## PASSAGE FOR REVIEW

This blog is about the 'Data aggregation implementation’ also called ‘Watered down’ method. In the article a quote is mentioned : ‘Data aggregation implementations involve the creation of a new system that is neither the system of entry nor the system of record but a downstream system used to aggregate the attributes of multiple systems and pass them to lower level subscribing systems.’ This means that one system is taken as the most business critical and a leading system. This data is loaded in the MDM hub and other systems will take this as a base to compare their data against this.



At first, data aggregation seemed a bit strange to me. Aggregated data is data (measures) aggregated to a higher level (summarized, maximized or whatever). So what is meant by a data aggregation implementation? Data aggregation means from this viewpoint : a single view of the master data. This is in contrast with the multiview approach which is well suited for companies, achieving the 'right view' presented to the right people and processes, at the right time. In a data aggregation implementation there are multiple values unified to one view: the aggregated data.

Advantages:
• Quick wins for a organization.
• Risk to the mission-critical application can be mitigated.
• Less critical applications can begin to source their master data from the master data management application, solving any integration issues that arise without major ramification to the organization.
• Integration processes can be tested and modified in an iterative fashion.

Disadvantages
• Lack of control. It is very difficult for an initial master data management project to get all of the necessary stakeholders to relinquish control of their data to a new system immediately.

So this is it again....
 
Greetz,
Hennie

zondag 11 juli 2010

Master data registry implementation

Reading the article “Master Data Management from a technical perspective” from Microsoft (april 2010) i noticed that there are 4 implementation possibilities of Master Data management:
  • Master data registry implementation
  • Data aggregation implementation
  • System-of-record-only implementation
  • Complete enterprise master data management implementation.
I want to describe the first type of implementation in this blog: master data registry implementation. In a registry implementation, each system remains in control of its own data. All system data records are mapped in the master data registry. Data maps shows the relationships between the keys of two different keys. The microsoft article distinguishes two different ways :
  • One to one: Every record in the main system will have only one corresponding record in the secondary system
  • One to many: Every record in the main system will have one or more corresponding records in the secondary system.


This approach is the opposite of the repository approach in which the master data is stored in the MDM hub. The master data is maintained in the application databases and the MDM hub contains lists of keys that can be used to find all the related records for a particular master data item. For example, if there are records for a particular customer in the CRM, ERP and a other database, the MDM hub would contain a mapping of the keys for these three records to a common key.

Advantage :
  • The changes to application code to implement this model are usually minimal.
  • Current application users generally don’t need to be aware of the MDM system.
 
Disadvantage :
  • Every query against MDM data is a distributed query across all the entries for the desired data in all the application databases. If the query is going against a particular customer this is probably not an unreasonable query but if you want a list of all customers who have ordered a particular product in the last six months you may need to do a distributed join across tables from five or even ten databases. Doing this kind of large, distributed query efficiently is pretty difficult.
Interesting approach! I assumed, before i read the article, there was only one implementation type possible: the repository approach. So there are multiple types of MDM implementations. I will blog about the other types laters...

Also interesting is the System Of Record (SOR) and the System Of Entry (SOE). SOR means that most, if not all systems, recieve their data from its source. When conflicts arise, this system is considered primary.

SOE means that this system is the primary point of data entry. This may be direct entry or through services that update the data in virtual real time. This is more interesting because when studying Datavault Linstedts states that the system of record moves from the source systems to the datawarehouse (because source systems alter). So how to put this in perspective?

Greetz,
Hennie

## DATA FOR ANALYSIS

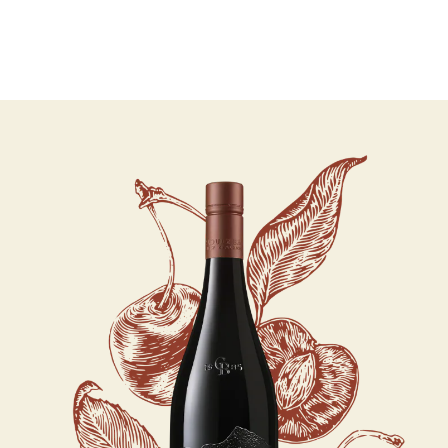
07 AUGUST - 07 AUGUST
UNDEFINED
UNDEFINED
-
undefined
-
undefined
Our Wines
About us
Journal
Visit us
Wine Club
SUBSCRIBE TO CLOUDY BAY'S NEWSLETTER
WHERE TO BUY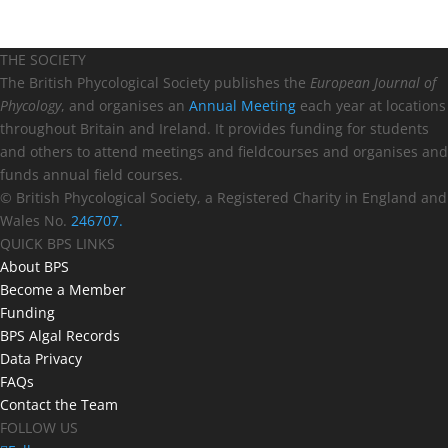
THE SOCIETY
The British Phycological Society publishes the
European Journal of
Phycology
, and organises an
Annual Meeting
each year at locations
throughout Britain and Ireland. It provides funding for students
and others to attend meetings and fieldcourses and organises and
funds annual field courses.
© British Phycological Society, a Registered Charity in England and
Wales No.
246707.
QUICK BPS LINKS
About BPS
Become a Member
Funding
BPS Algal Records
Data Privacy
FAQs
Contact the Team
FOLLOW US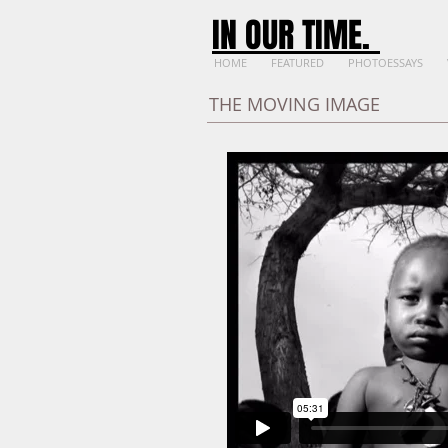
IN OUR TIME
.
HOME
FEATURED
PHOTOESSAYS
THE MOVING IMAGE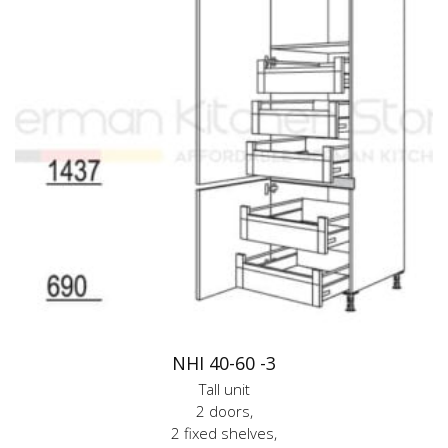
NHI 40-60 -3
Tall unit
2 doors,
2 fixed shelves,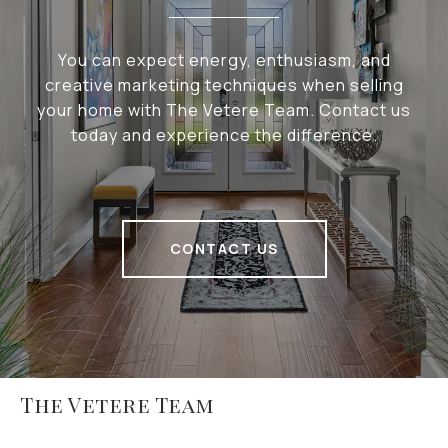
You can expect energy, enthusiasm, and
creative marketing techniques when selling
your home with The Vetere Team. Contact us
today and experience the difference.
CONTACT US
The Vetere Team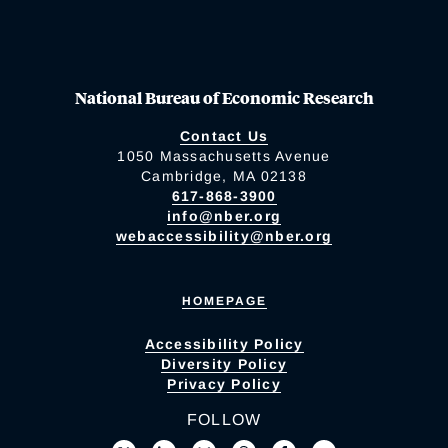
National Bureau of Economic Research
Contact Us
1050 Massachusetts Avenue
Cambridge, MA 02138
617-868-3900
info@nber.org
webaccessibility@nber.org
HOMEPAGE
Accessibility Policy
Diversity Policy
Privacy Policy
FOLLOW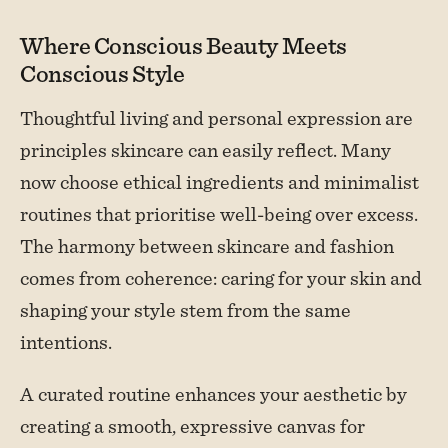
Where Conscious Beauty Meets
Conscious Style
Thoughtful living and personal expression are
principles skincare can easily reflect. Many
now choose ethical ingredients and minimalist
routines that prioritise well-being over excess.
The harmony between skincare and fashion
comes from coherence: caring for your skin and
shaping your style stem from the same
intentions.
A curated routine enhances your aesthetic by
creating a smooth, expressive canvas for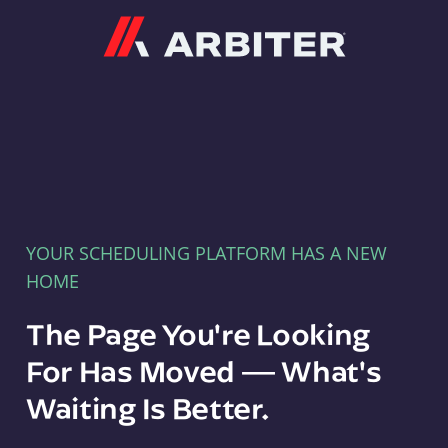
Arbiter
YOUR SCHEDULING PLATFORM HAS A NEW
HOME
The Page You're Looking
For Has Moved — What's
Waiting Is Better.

...

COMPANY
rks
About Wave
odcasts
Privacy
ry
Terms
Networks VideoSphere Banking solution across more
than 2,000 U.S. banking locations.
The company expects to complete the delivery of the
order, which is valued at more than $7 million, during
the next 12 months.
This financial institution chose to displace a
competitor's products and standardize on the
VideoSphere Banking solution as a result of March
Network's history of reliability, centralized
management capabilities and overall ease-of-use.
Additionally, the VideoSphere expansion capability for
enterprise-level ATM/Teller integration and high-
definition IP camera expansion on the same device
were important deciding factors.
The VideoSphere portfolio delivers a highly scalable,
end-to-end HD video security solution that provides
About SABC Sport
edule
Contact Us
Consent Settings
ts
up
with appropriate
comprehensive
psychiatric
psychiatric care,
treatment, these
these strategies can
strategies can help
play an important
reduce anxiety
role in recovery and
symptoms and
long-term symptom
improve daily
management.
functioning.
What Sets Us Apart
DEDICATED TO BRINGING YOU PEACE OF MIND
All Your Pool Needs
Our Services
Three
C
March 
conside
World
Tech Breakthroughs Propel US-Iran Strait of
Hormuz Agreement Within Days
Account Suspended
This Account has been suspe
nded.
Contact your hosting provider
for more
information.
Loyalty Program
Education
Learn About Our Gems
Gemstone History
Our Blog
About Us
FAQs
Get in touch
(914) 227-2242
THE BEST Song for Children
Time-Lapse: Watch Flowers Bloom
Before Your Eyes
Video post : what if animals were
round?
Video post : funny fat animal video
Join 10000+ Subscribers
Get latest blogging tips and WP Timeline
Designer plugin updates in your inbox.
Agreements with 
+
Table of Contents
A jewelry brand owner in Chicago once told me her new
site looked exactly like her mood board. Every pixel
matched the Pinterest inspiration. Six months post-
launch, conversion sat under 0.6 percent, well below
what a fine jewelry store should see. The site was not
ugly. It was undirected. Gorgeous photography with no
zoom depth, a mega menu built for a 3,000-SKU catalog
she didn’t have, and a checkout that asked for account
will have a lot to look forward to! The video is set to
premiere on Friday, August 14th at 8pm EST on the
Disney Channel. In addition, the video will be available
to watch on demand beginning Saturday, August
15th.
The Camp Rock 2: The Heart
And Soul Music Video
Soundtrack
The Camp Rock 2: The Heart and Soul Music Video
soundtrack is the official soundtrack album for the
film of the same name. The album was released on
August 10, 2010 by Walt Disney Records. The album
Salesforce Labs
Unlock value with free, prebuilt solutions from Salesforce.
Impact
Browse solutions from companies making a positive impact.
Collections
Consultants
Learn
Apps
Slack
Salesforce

## EXERCISES
**1)** In the blog on master data management, copy the passage between "This approach is" and "the MDM system.", inclusive, substituting "master data hub" for each occurrence of "MDM hub".
**2)** In a master data registry implementation, what does the blog on master data management say the MDM hub contains?

## ANSWERS TO THE TASKS
**1)**
This approach is the opposite of the repository approach in which the master data is stored in the master data hub. The master data is maintained in the application databases and the master data hub contains lists of keys that can be used to find all the related records for a particular master data item. For example, if there are records for a particular customer in the CRM, ERP and a other database, the master data hub would contain a mapping of the keys for these three records to a common key.

Advantage :
  • The changes to application code to implement this model are usually minimal.
  • Current application users generally don’t need to be aware of the MDM system.

**2)** Lists of keys that can be used to find all the related records for a particular master data item.